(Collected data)

'''

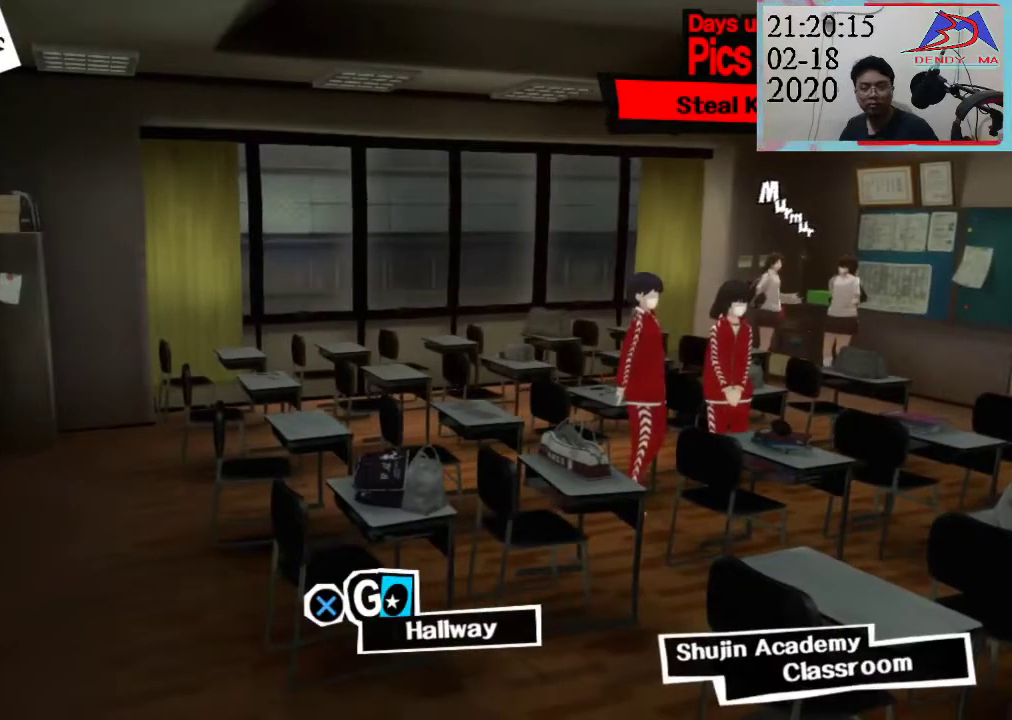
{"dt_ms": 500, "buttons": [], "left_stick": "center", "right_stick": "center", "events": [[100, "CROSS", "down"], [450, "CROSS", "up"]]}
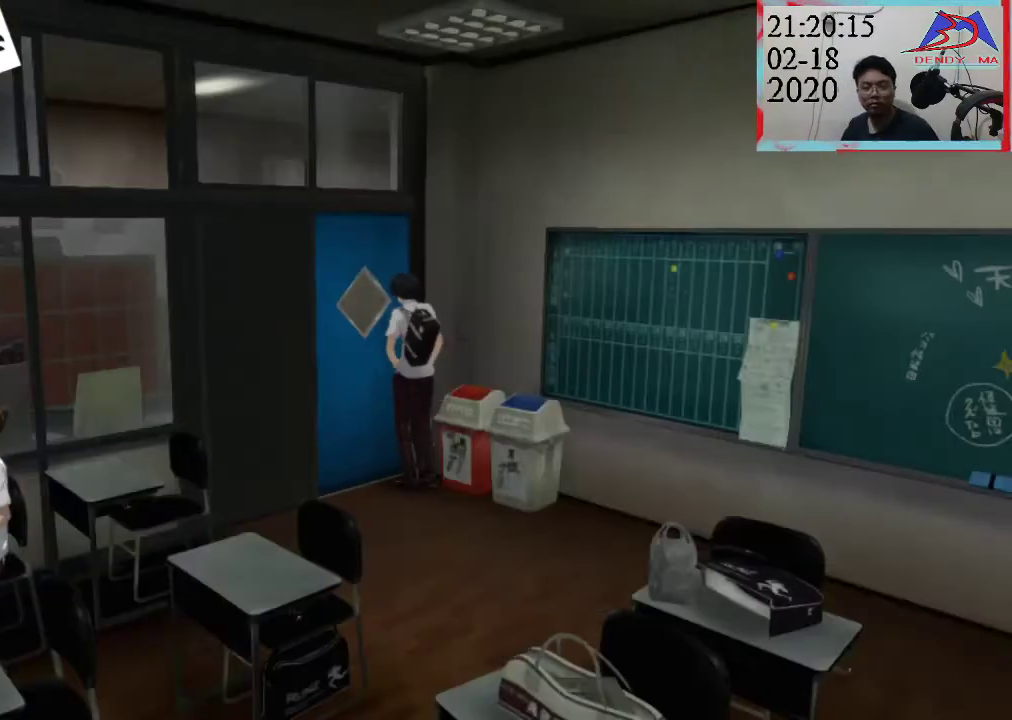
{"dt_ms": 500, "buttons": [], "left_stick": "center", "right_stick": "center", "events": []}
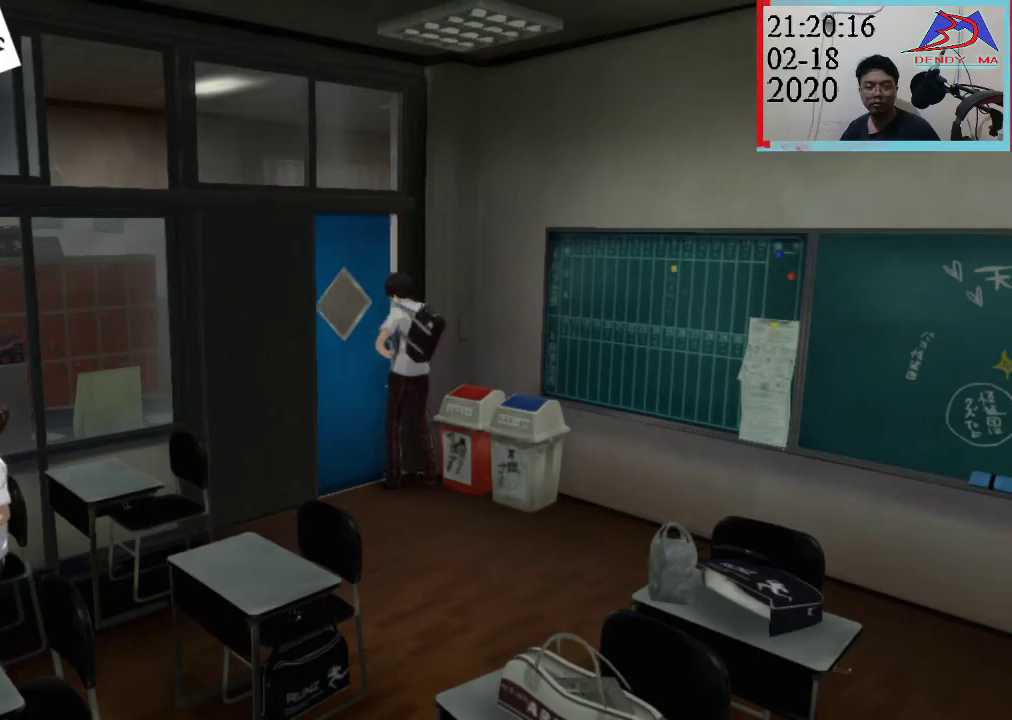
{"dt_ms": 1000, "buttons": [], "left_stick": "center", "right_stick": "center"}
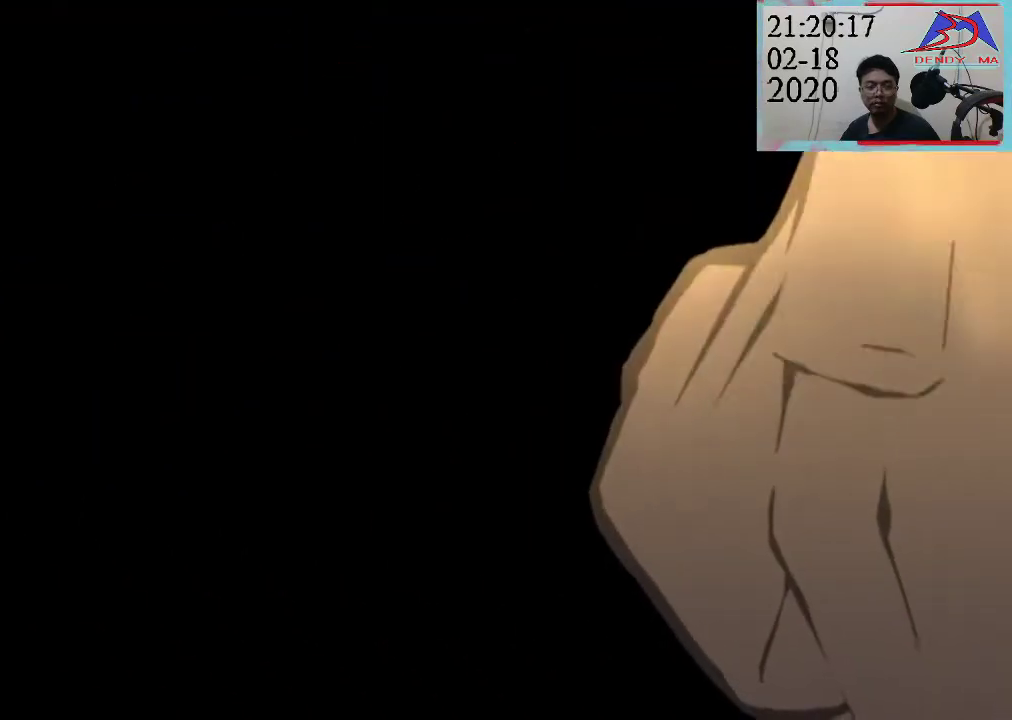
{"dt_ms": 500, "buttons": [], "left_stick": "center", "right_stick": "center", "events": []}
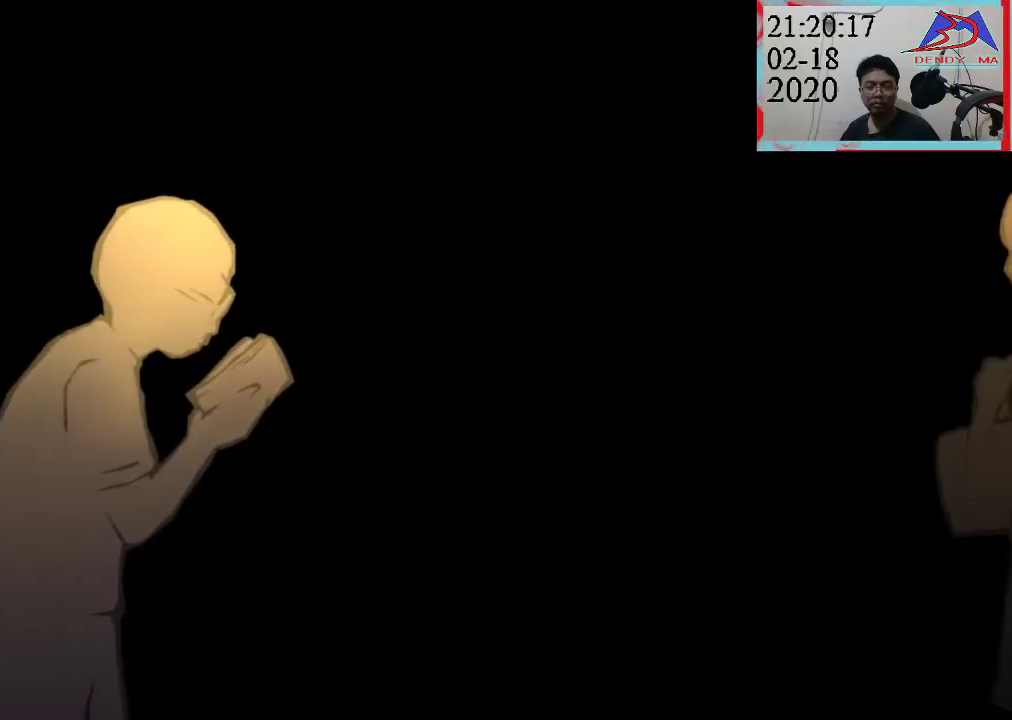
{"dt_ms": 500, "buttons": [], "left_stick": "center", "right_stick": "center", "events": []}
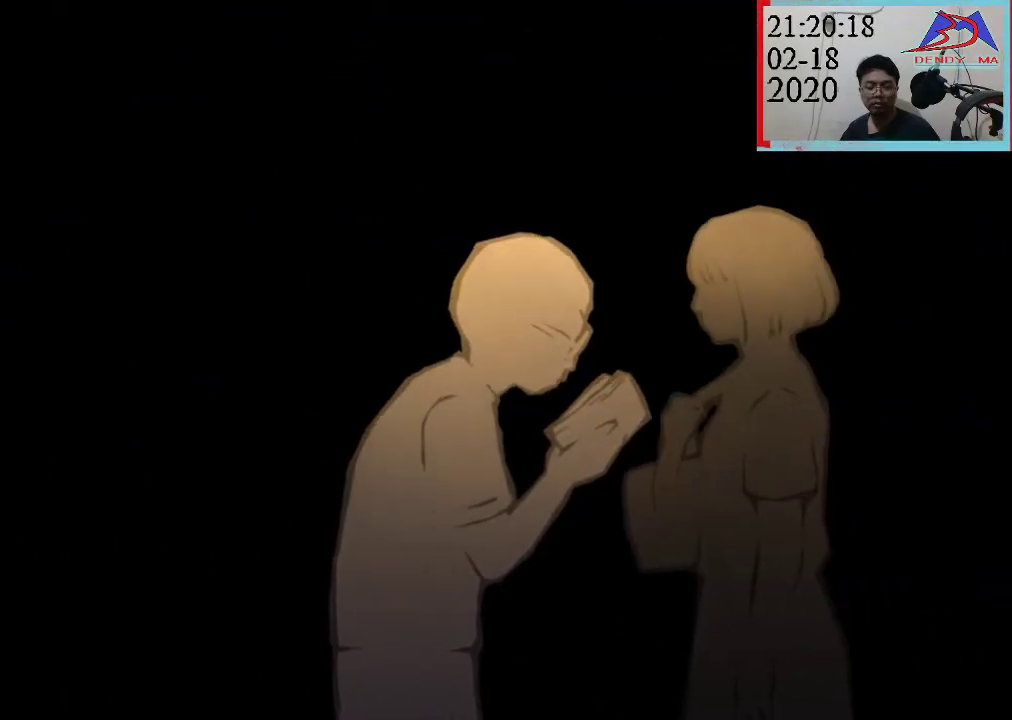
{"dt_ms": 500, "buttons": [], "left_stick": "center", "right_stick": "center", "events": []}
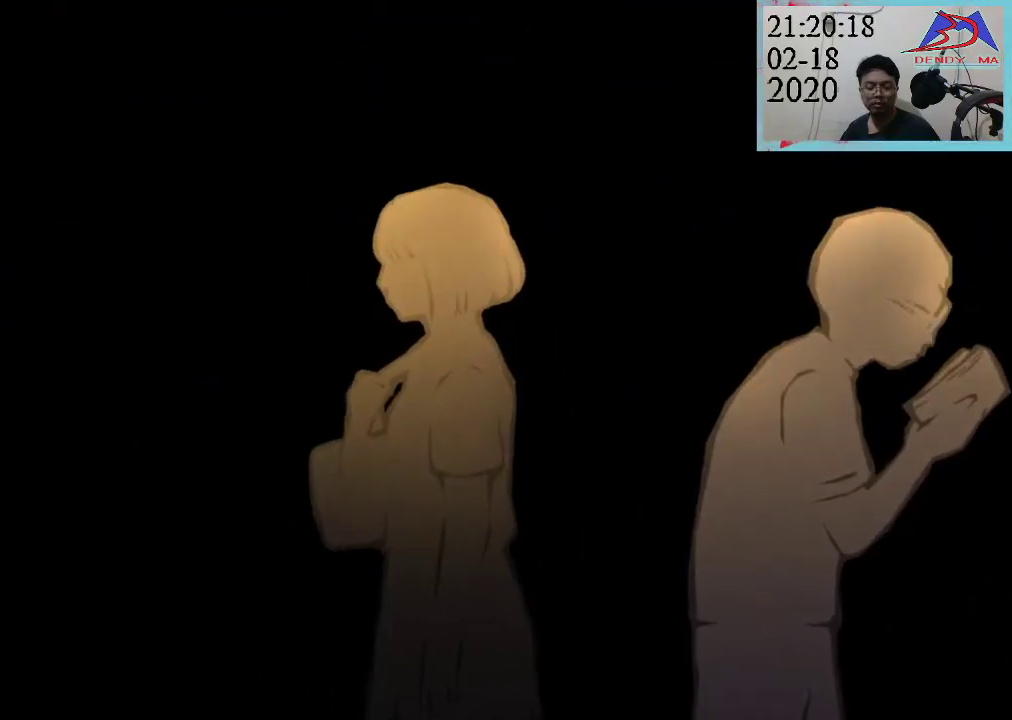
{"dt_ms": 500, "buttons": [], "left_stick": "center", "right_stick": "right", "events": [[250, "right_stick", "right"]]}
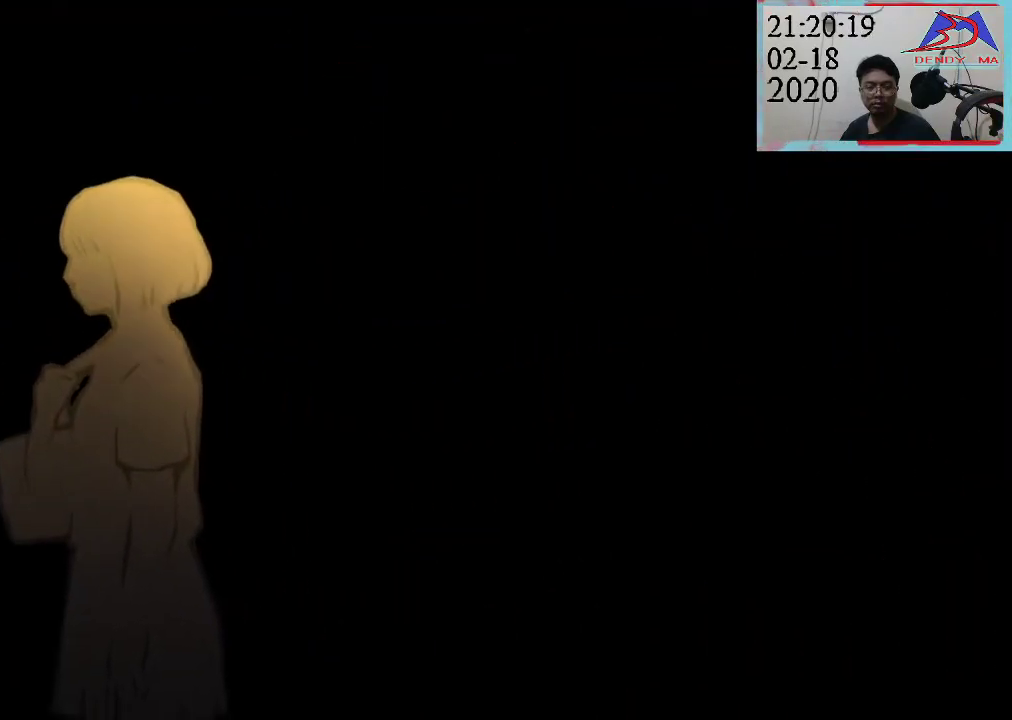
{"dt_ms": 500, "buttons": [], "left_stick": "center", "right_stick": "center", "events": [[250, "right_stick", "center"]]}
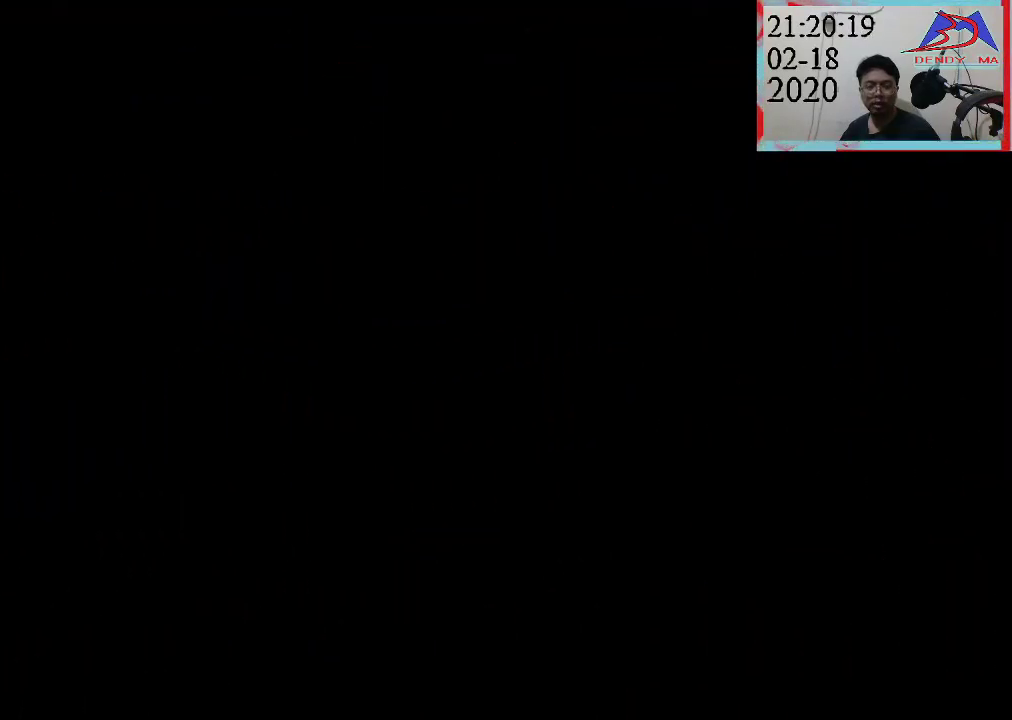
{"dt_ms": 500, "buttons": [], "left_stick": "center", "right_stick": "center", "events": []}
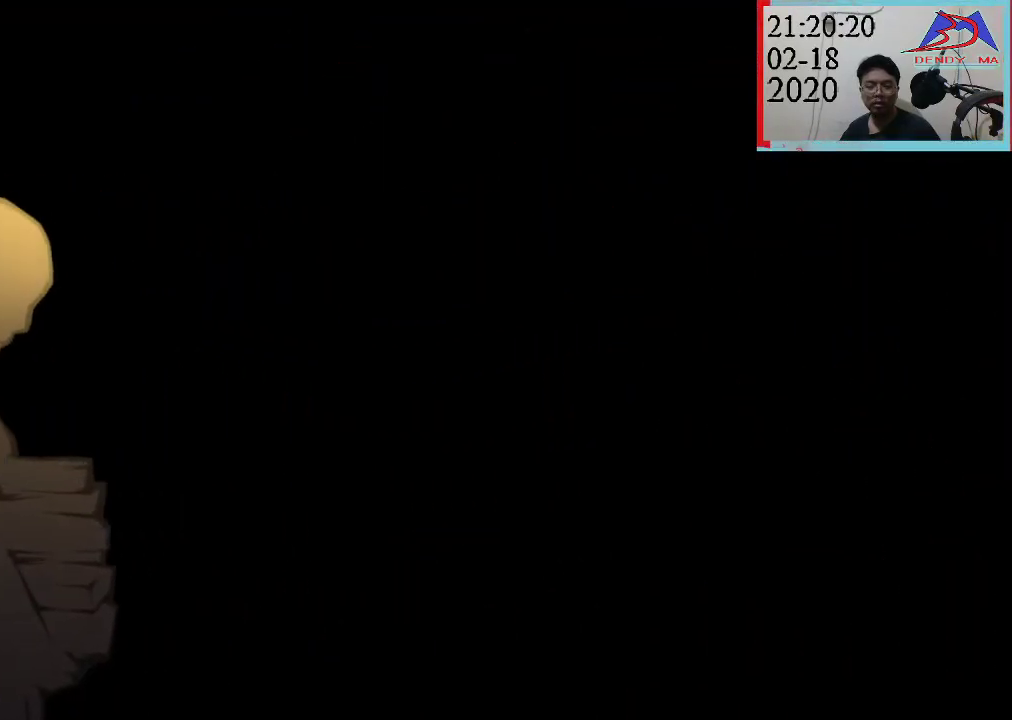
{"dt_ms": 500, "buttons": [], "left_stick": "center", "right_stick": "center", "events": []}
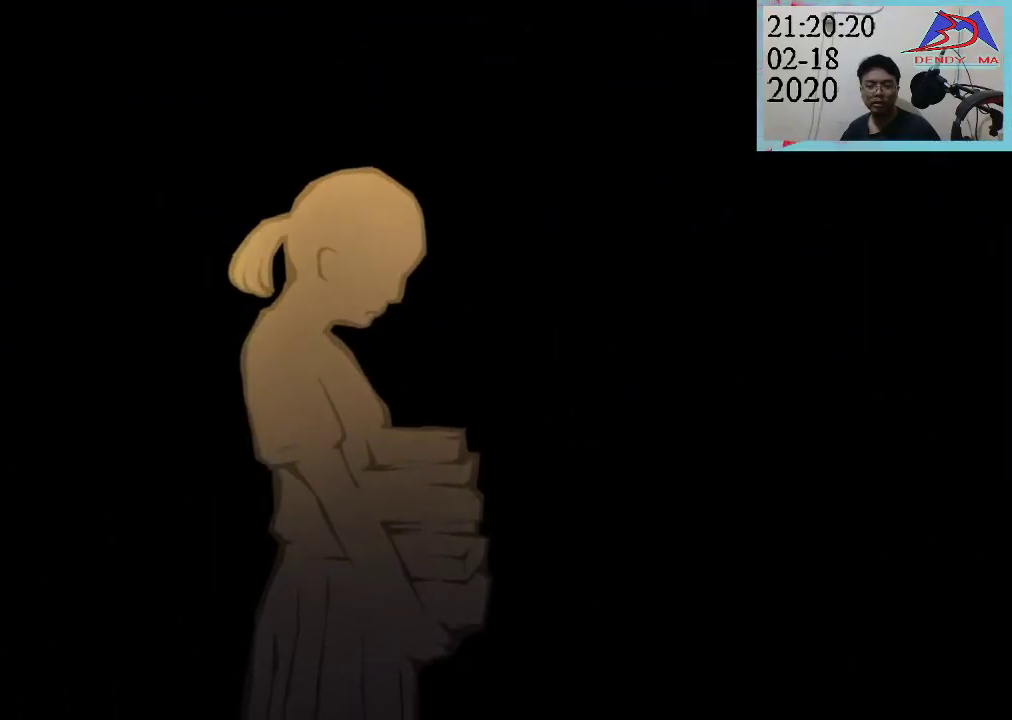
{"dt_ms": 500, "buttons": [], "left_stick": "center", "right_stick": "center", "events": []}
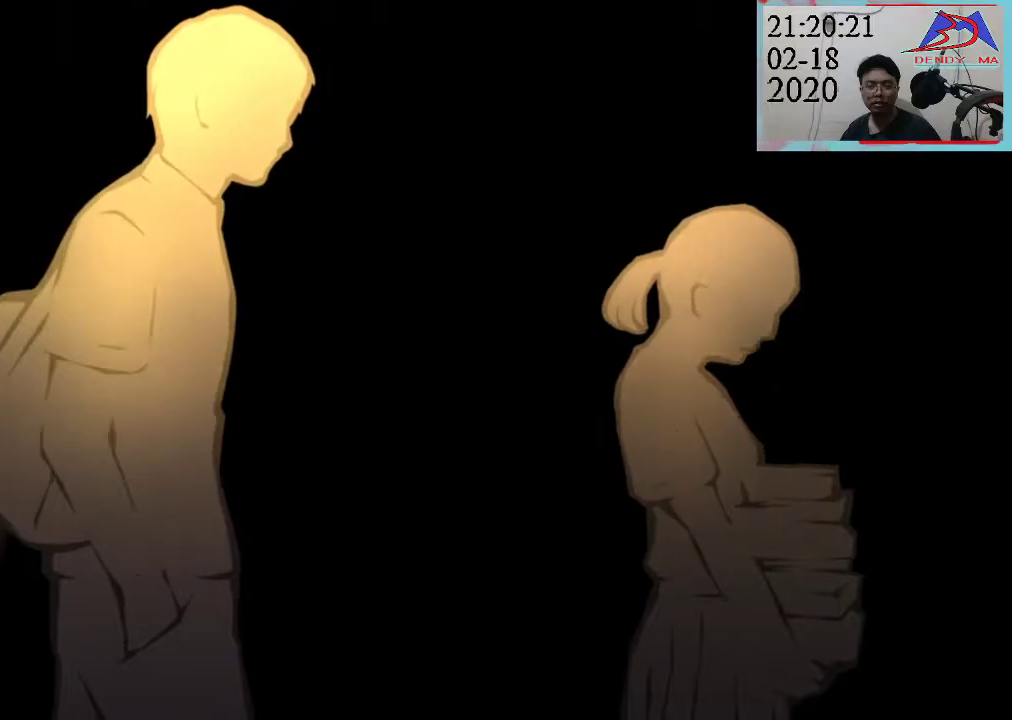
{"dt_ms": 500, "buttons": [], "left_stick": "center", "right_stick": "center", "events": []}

'''

> **EXERCISE**: Every line of the data above should be repeated exactly. Omit the pictures.

> **ANSWER SPACE**:
{"dt_ms": 500, "buttons": [], "left_stick": "center", "right_stick": "center", "events": [[100, "CROSS", "down"], [450, "CROSS", "up"]]}
{"dt_ms": 500, "buttons": [], "left_stick": "center", "right_stick": "center", "events": []}
{"dt_ms": 1000, "buttons": [], "left_stick": "center", "right_stick": "center"}
{"dt_ms": 500, "buttons": [], "left_stick": "center", "right_stick": "center", "events": []}
{"dt_ms": 500, "buttons": [], "left_stick": "center", "right_stick": "center", "events": []}
{"dt_ms": 500, "buttons": [], "left_stick": "center", "right_stick": "center", "events": []}
{"dt_ms": 500, "buttons": [], "left_stick": "center", "right_stick": "right", "events": [[250, "right_stick", "right"]]}
{"dt_ms": 500, "buttons": [], "left_stick": "center", "right_stick": "center", "events": [[250, "right_stick", "center"]]}
{"dt_ms": 500, "buttons": [], "left_stick": "center", "right_stick": "center", "events": []}
{"dt_ms": 500, "buttons": [], "left_stick": "center", "right_stick": "center", "events": []}
{"dt_ms": 500, "buttons": [], "left_stick": "center", "right_stick": "center", "events": []}
{"dt_ms": 500, "buttons": [], "left_stick": "center", "right_stick": "center", "events": []}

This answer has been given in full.